What this task involves
Write out the following lines exactly, character for character.

Data
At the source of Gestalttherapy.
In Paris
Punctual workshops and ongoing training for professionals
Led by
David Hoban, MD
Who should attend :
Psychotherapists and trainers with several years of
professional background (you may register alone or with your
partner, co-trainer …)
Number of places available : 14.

Response below
At the source of Gestalttherapy.
In Paris
Punctual workshops and ongoing training for professionals
Led by
David Hoban, MD
Who should attend :
Psychotherapists and trainers with several years of
professional background (you may register alone or with your
partner, co-trainer …)
Number of places available : 14.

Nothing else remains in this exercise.